> **TEKS BACAAN**
════════

Kiai As’ad, Desa Empelu, dan Pilihan Ke Ujung Timur Pulau Jawa

almarhumah Jumarnis Putri (1985-2001)

Oleh: Jumardi Putra*

Tokoh karismatik Kiai Haji Raden (K.H.R) As’ad Syamsul Arifin pertama kali saya ketahui tahun 1997, persis saat saudari sulung saya mulai menempuh pendidikan tsanawiyah (SLTP sederajat) di pesantren Salafiyah Syafi’iah Situbondo yang dipimpin K.H.R. Achmad Fawaid As’ad (1990-2012), anak pertama dari K.H.R. As’ad.

Di kampung halaman saya, Desa Empelu, berjarak sekira 30 kilometer dari pusat kota Bungo, ia adalah satu-satunya perempuan tamatan sekolah dasar yang memilih melanjutkan sekolah ke daerah kawasan tapal kuda di ujung timur bagian utara pulau Jawa itu.

Tahun 2001 untuk pertama kalinya saya mengunjungi pesantren Salafiyah Syafi’iah bersama bapak, setelah sebelumnya kami mengunjungi pesantren modern Darussalam Gontor, pesantren Ar-Risalah (keduanya di kabupaten Ponorogo) dan akhirnya berlabuh di pesantren Tebuireng kabupaten Jombang-Jawa Timur.

Pesantren Salafiyah Syafi’iah berjarak sekira 34 Km dari arah Kabupaten Situbondo dan 55 Km dari pelabuhan Ketapang Banyuwangi. Persisnya terletak di Dusun Sukorejo, Desa Sumberejo, Kecamatan Banyuputih, Kabupaten Situbondo. Perjalanan darat kami ketika itu menggunakan bus Akas, salah satu moda transportasi yang cukup familiar di provinsi Jawa Timur selain Sumber Kencono, Eka dan Pahala Kencana.

Berselang beberapa bulan setelahnya saya kembali mengunjungi pesantren Salafiyah Syafi’iah. Jarak  tempuh dari pesantren Tebuireng menuju pesantren Salafiyah Syafi’iah sekira 5 jam 21 menit (305,2 km) lewat Jalan Raya Pantura.

Sejak itu saya mendengar cerita dari santri dan para ustadz tentang Kiai As’ad. Pada momen itu pula saya menziarahi makam Kiai As'ad yang berada satu lokasi dengan ayahnya yaitu K.H.R. Syamsul Arifin sekeluarga di belakang masjid Jami’ pesantren Salafiyah Syafi’iah.

(Mekah 1897 -  Situbondo1990)

K.H.R. As'ad memimpin pesantren tersebut dari tahun 1951 sampai 1990. Beliau melanjutkan tongkat estapet kepemimpinan ayahnya yaitu K.H.R. Syamsul Arifin yang merupakan pendiri dan pengasuh pertama pesantren Salafiyah Syafi’iah pada tahun 1908 sampai 1951.

════════

> **INFORMASI YANG DIBERIKAN**

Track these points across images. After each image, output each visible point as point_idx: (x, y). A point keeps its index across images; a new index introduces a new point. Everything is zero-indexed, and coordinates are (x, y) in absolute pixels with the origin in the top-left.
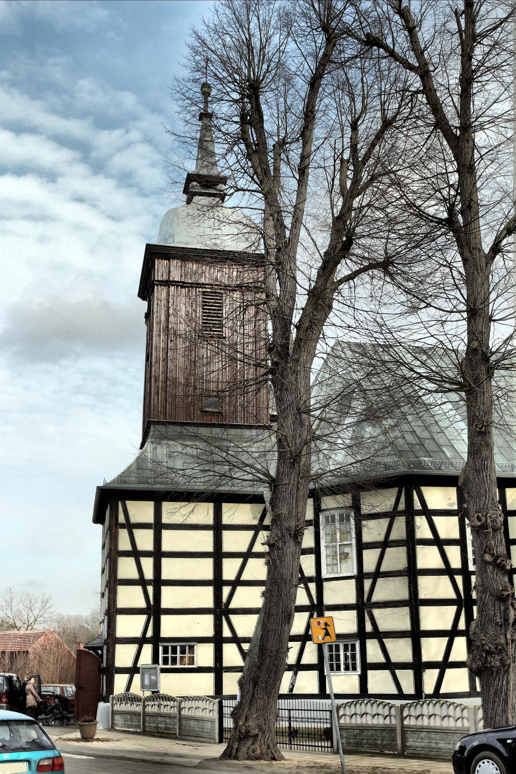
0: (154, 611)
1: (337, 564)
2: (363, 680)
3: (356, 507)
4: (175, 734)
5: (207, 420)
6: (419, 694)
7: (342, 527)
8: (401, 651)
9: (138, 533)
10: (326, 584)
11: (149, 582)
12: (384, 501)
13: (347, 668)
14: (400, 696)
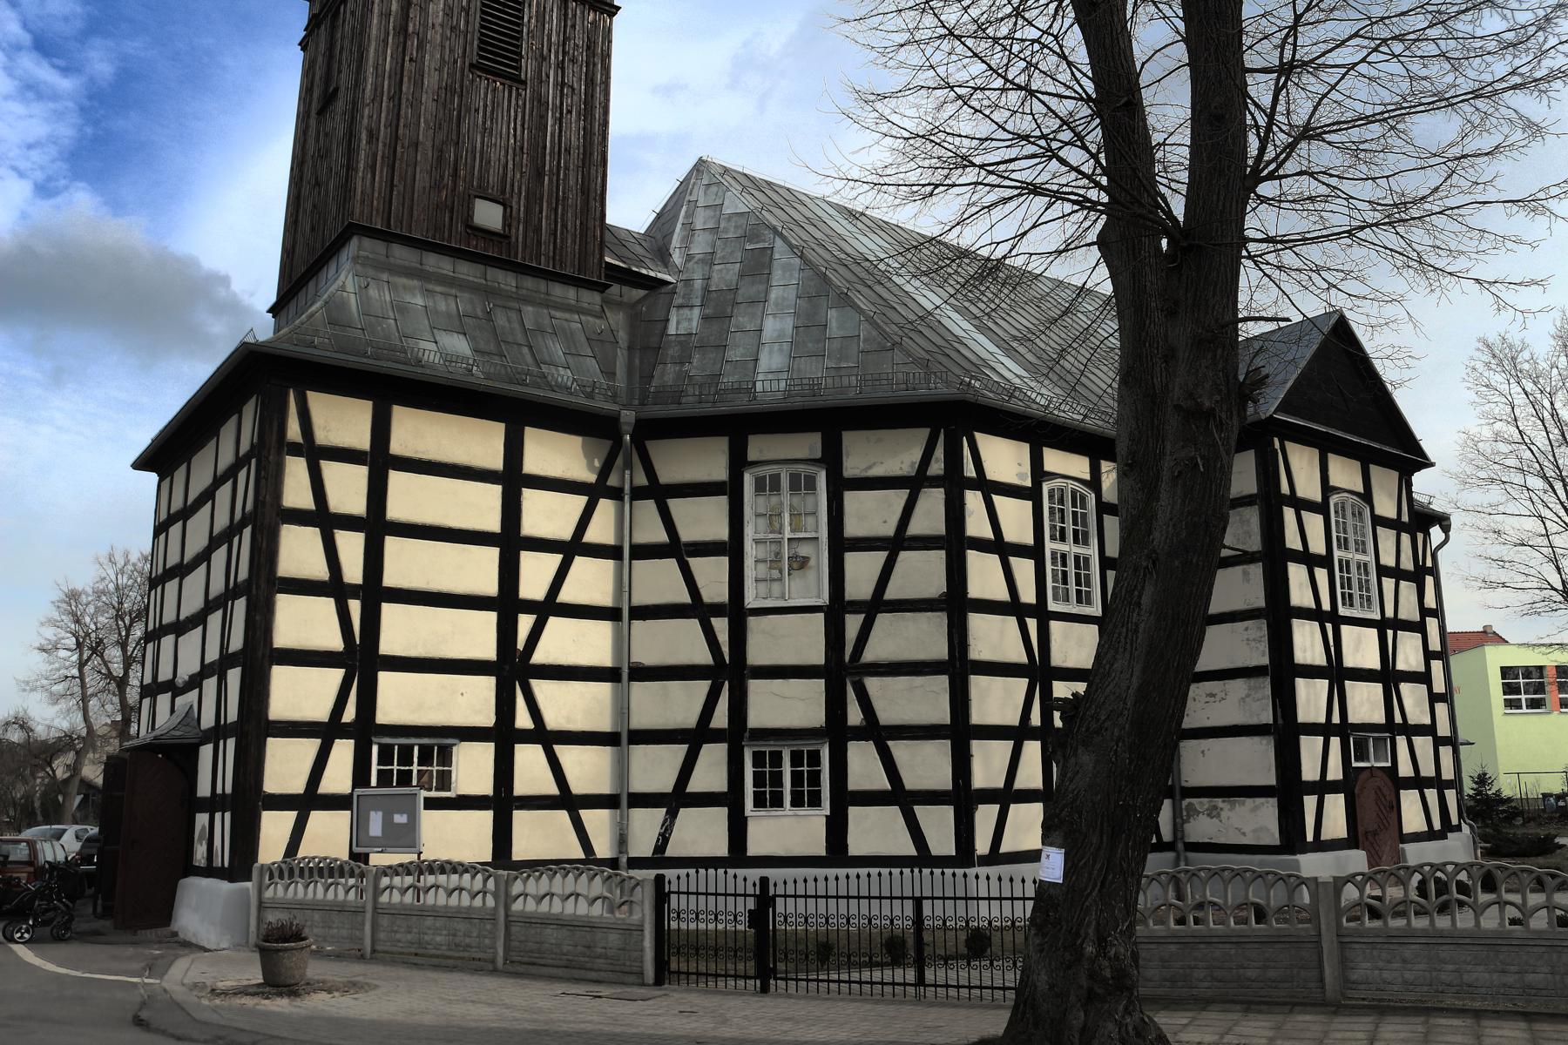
0: (362, 660)
1: (780, 580)
2: (837, 829)
3: (832, 459)
4: (493, 961)
5: (476, 246)
6: (965, 853)
7: (796, 500)
8: (926, 765)
9: (332, 471)
10: (753, 622)
11: (354, 591)
12: (899, 453)
13: (797, 802)
14: (924, 858)
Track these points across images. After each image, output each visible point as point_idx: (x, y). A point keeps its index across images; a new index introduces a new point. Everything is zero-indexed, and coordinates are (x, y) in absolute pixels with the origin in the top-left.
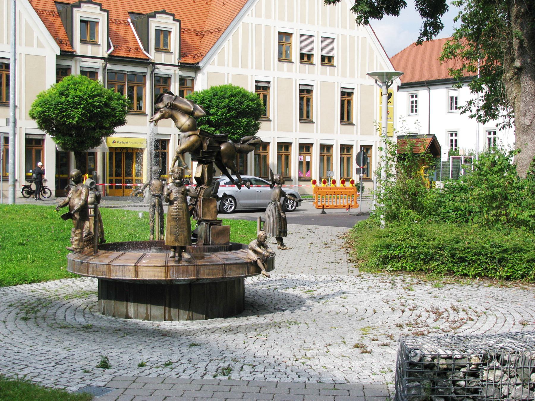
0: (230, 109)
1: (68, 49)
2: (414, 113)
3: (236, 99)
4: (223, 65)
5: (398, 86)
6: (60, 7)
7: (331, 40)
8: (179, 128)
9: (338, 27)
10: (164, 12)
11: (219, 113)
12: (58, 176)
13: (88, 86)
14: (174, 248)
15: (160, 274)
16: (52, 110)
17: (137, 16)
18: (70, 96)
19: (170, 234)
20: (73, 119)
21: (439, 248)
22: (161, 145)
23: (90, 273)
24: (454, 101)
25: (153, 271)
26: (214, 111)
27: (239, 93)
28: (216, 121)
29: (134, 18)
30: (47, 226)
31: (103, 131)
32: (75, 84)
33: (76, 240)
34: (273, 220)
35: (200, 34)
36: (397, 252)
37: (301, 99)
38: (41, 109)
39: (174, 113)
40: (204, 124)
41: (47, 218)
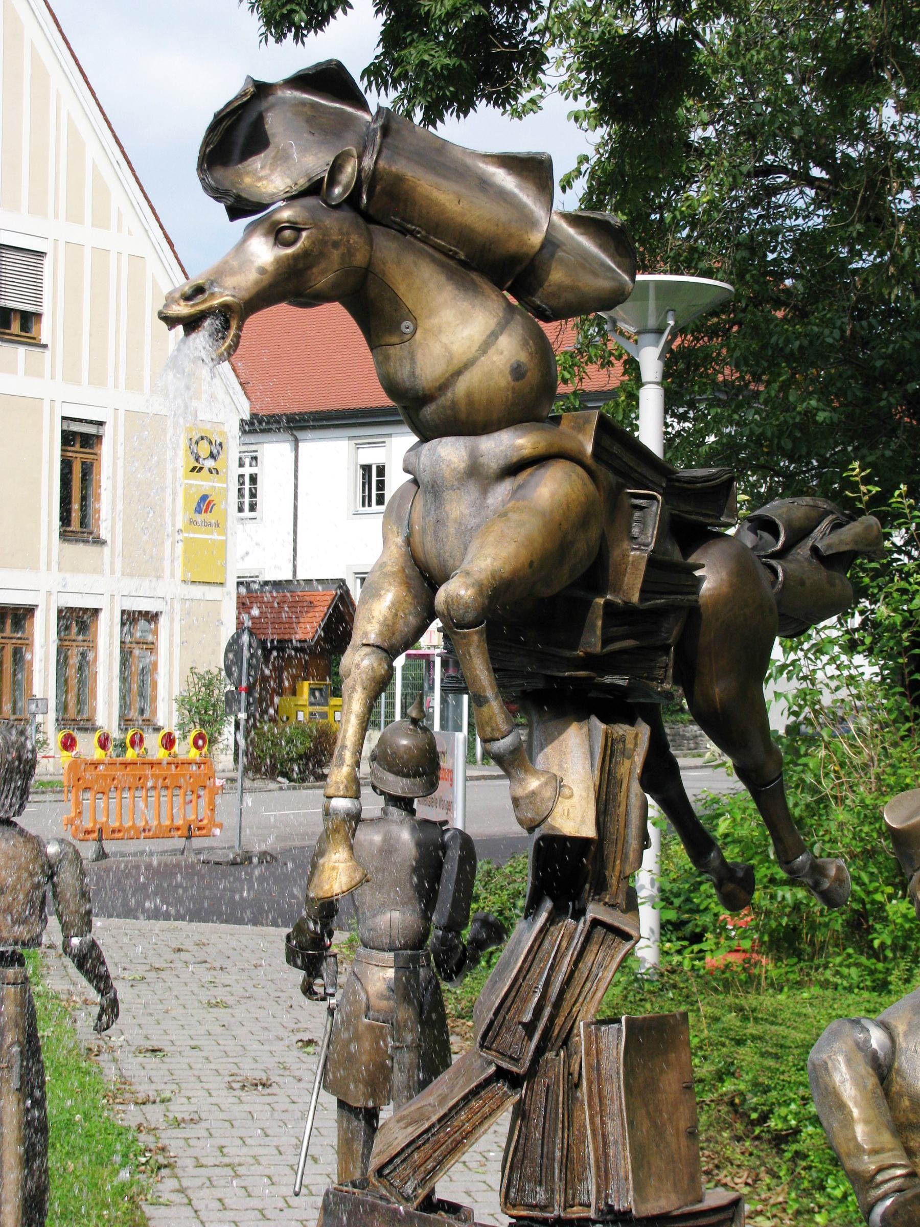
2: (247, 513)
4: (41, 375)
9: (56, 216)
24: (374, 479)
37: (66, 465)
39: (389, 251)
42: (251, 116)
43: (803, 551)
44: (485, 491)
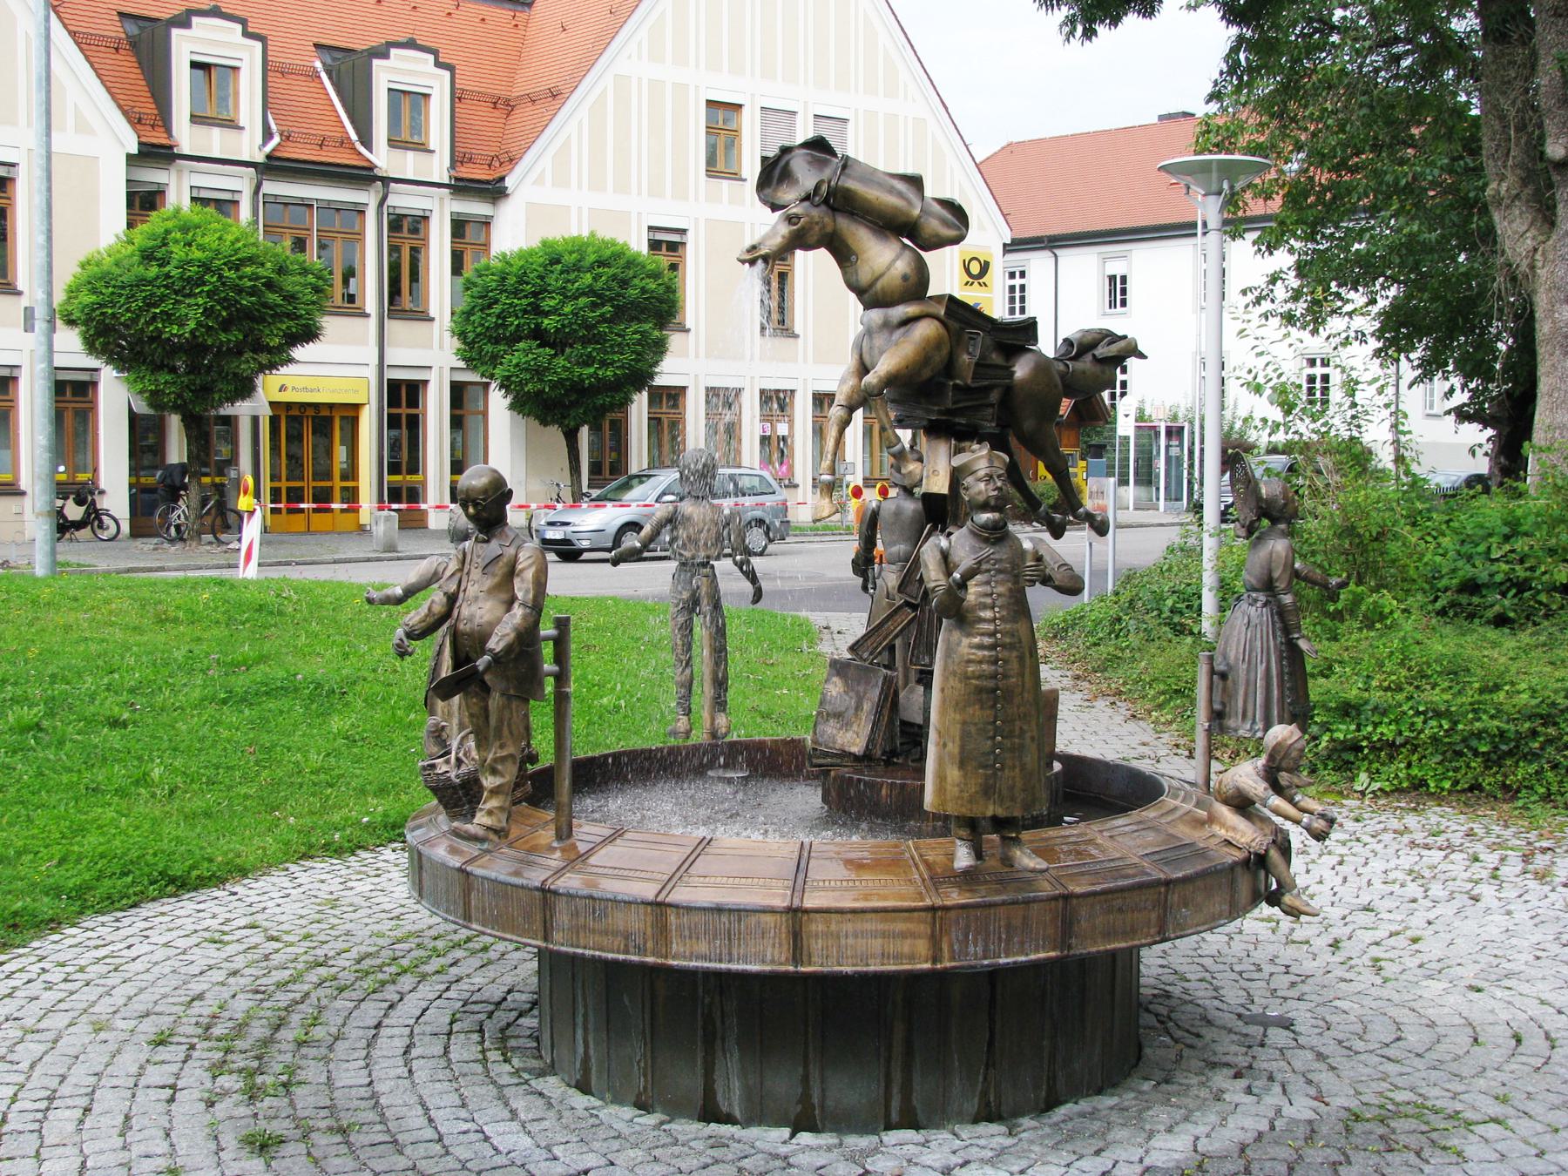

════════

> **RINCIAN TUGAS**
Ketik ulang bagian teks tentang Kiai As’ad mulai dari "(Mekah 1897 -  Situbondo1990)" sampai dengan "1908 sampai 1951.".

> **JAWABAN BENAR**
(Mekah 1897 -  Situbondo1990)

K.H.R. As'ad memimpin pesantren tersebut dari tahun 1951 sampai 1990. Beliau melanjutkan tongkat estapet kepemimpinan ayahnya yaitu K.H.R. Syamsul Arifin yang merupakan pendiri dan pengasuh pertama pesantren Salafiyah Syafi’iah pada tahun 1908 sampai 1951.